President Gujarat Pradesh Congress Committee
- Incumbent
- Assumed office 17 July 2025
- Preceded by: Shaktisinh Gohil
- In office 2018–2021
- Preceded by: Bharatsinh Solanki
- Succeeded by: Jagdish Thakor

Leader, Congress Legislative Party, Gujarat
- In office 17 January 2023 – 17 July 2025
- Preceded by: Sukhram Rathva
- Succeeded by: Tushar Chaudhary

Member of Gujarat Legislative Assembly
- Incumbent
- Assumed office 20 December 2012
- Constituency: Anklav

Personal details
- Born: 24 April 1976 (age 50) Keshavnagar, Gujarat, India
- Party: Indian National Congress
- Education: Chemical Engineer
- Website: https://amitchavda.in/

= Amit Chavda =

Politician from Gujarat, India

Amit Chavda is an Indian politician from the state of Gujarat, India. He belongs to the ⁣⁣Indian National Congress and is also a member of the Gujarat Legislative Assembly elected from Anklav assembly constituency.

==Political career==
Amit Chavda was born in Anklav, Anand district, and since the early days of his life, he has been active in political and social activities. He was active in NSUI and later in Indian Youth Congress. In 2004 and 2007, he got elected to Gujarat Assembly from Borsad assembly constituency, and in 2012, 2017, and 2022 from Anklav assembly constituency. He was appointed Gujarat Pradesh Congress Committee president in 2018. He was one of the youngest presidents of Gujarat Pradesh Congress Committee. In 2023, he was appointed Congress legislative party leader for Gujarat.

==Positions held==

- MLA from Borsad Constituency in 2004
- MLA from Borsad Constituency in 2007
- MLA from Anklav Constituency in 2012
- MLA from Anklav Constituency in 2017
- Updandak, CLP, Gujarat Legislative Assembly 2012–2017.
- Dandak, CLP, Gujarat Legislative Assembly 2017.
- Appointed members in various committees of Gujarat assembly, like OBC, Estimate, PSUs, etc.

===Party posts===

- President, Anand District Youth Congress (1999 to 2004).
- Pradesh Delegate, Gujarat Pradesh Congress Committee.
- Executive Member, Gujarat Pradesh Congress Committee.
- Worked as Coordinator Central Zone with AICC Secretary, Assembly Election-2017.
- President, Gujarat Pradesh Congress Committee (2018–2021)
- Currently serving as Congress Legislative Party (CLP) leader in Gujarat Legislative Assembly

==Social & Cooperative Sectors==

- Secretary - Roshtriya Kelvani Mandal, Borsad.
It runs various Aashram Shala, Uttar Buniyadi Schools, Girls Schools, Gram Vidhyapith,
Industrial Training Institute and Computer Centres.

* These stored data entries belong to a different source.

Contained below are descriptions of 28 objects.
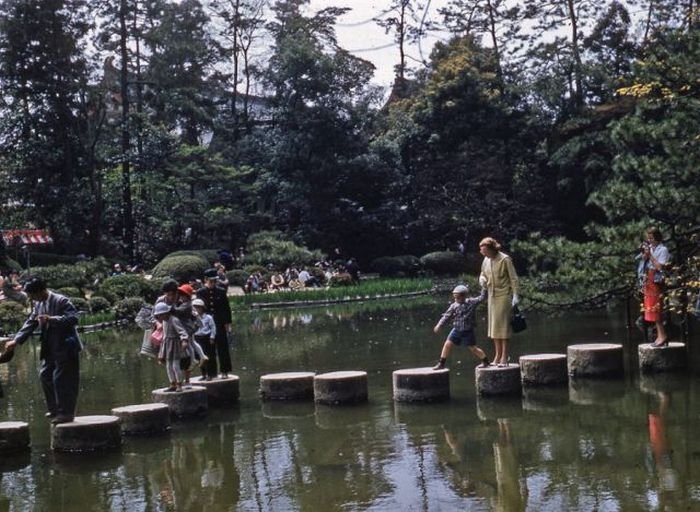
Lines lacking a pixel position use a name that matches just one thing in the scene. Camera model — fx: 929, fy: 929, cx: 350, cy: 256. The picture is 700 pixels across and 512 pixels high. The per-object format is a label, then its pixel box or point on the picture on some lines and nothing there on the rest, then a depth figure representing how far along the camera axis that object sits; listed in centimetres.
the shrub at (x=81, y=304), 2502
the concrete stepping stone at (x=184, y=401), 993
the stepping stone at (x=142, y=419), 912
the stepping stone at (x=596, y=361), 1101
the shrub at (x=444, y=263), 3769
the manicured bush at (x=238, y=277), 3416
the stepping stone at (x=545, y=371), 1067
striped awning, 3784
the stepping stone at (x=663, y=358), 1105
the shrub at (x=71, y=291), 2737
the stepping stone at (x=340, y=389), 1028
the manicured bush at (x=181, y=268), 3112
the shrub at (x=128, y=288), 2656
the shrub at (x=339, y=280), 3375
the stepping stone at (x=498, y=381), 1018
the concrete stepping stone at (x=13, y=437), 864
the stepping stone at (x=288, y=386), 1078
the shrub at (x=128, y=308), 2430
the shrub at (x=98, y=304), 2538
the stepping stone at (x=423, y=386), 1013
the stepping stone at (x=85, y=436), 846
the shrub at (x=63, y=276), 2895
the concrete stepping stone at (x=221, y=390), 1057
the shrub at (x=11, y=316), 2205
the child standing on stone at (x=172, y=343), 998
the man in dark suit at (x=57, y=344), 864
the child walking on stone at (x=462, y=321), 1059
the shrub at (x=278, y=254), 3631
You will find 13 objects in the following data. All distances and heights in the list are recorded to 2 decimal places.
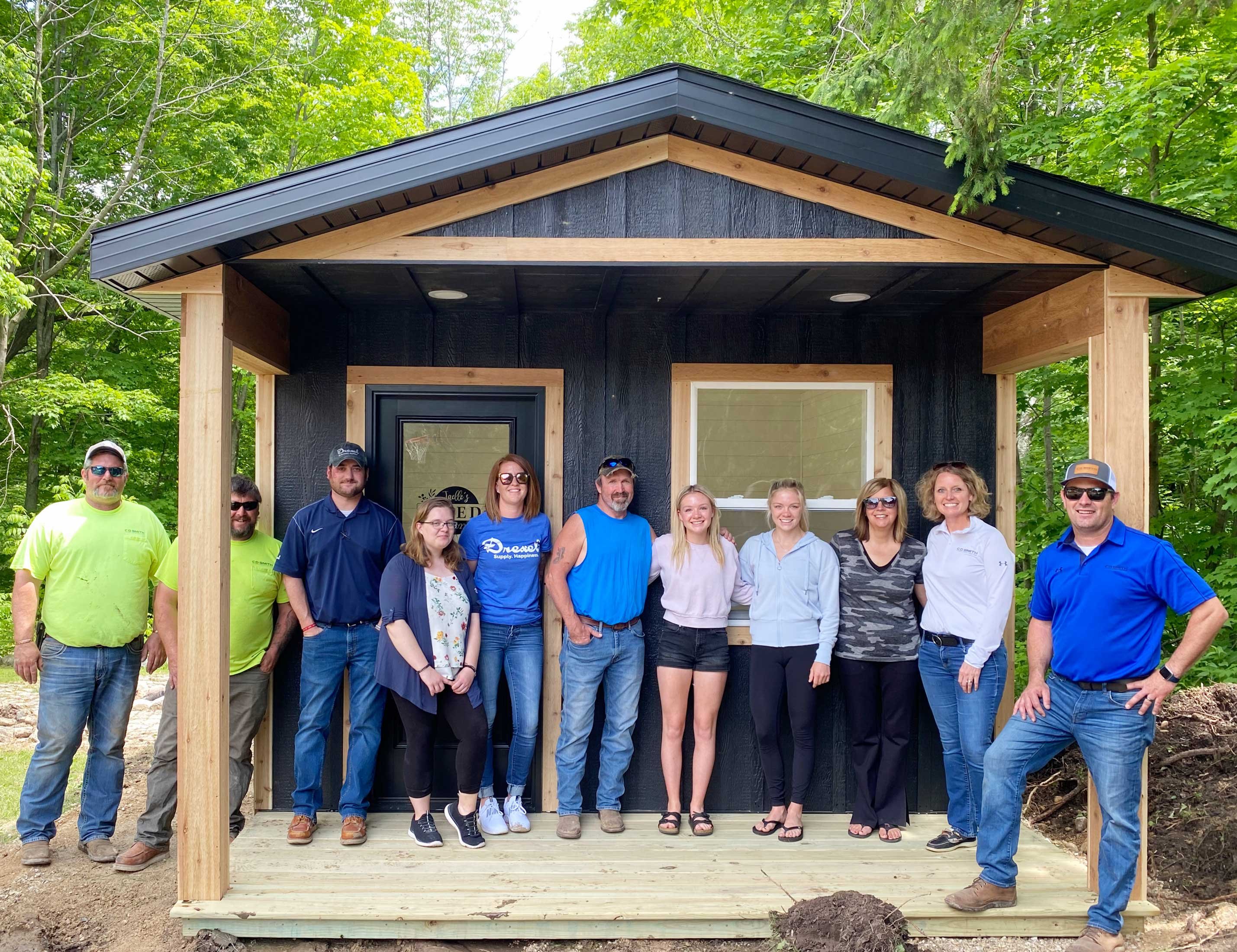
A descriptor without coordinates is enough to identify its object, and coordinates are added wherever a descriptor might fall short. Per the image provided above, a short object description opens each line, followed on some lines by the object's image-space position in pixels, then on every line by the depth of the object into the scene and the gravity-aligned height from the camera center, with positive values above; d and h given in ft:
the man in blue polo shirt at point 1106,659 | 10.11 -2.03
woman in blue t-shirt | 13.50 -1.74
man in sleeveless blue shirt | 13.48 -2.08
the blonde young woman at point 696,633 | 13.39 -2.29
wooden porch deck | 10.91 -5.24
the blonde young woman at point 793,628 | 13.28 -2.17
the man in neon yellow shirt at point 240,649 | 13.28 -2.54
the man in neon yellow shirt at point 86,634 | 12.96 -2.21
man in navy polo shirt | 13.35 -2.00
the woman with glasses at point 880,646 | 13.33 -2.45
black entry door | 14.83 +0.70
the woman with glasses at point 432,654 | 12.37 -2.40
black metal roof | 10.34 +3.57
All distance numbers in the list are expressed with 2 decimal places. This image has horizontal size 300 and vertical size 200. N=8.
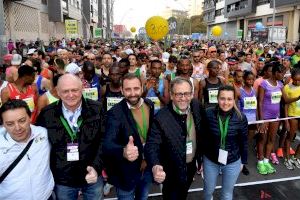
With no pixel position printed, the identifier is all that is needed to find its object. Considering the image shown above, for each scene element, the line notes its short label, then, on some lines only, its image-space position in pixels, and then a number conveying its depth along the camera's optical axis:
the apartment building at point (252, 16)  36.38
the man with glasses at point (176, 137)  3.09
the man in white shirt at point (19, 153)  2.55
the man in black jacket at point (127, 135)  3.07
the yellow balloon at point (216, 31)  27.17
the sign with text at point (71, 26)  17.73
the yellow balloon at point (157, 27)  10.98
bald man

- Secretary - Rashtriya Vidhyarthi Sahayak Mandal, Borsad.
It provides all study materials and hostels to the students and also runs various educational programs.

- President - Jivan Chetna Kelvani Trust, Vadodara.
This trust runs various balwadi, Primary, Secondary and Higher Secondary Schools.

- Managing Trustee - Navsarjan Education and Charitable Trust, Vadodara.
The trust is involved in various youth development, environment and health awareness programs.

- Chairman, APMC Anklav (3rd Term).
- Director, KDCC Bank, Nadiad (3rd Term).
- Director, Anand District Co-Operative Sangh (3rd Term).
- Director, Anklav, Kharid Vechan Sangh.
- Director, Gujarat State Co-Operative Bank Ltd., Ahmedabad.

==Awards==
- Awarded as Adarsh Yuva Vidhayak by the 61 Bhartiya Chhatra Sansad, Pune.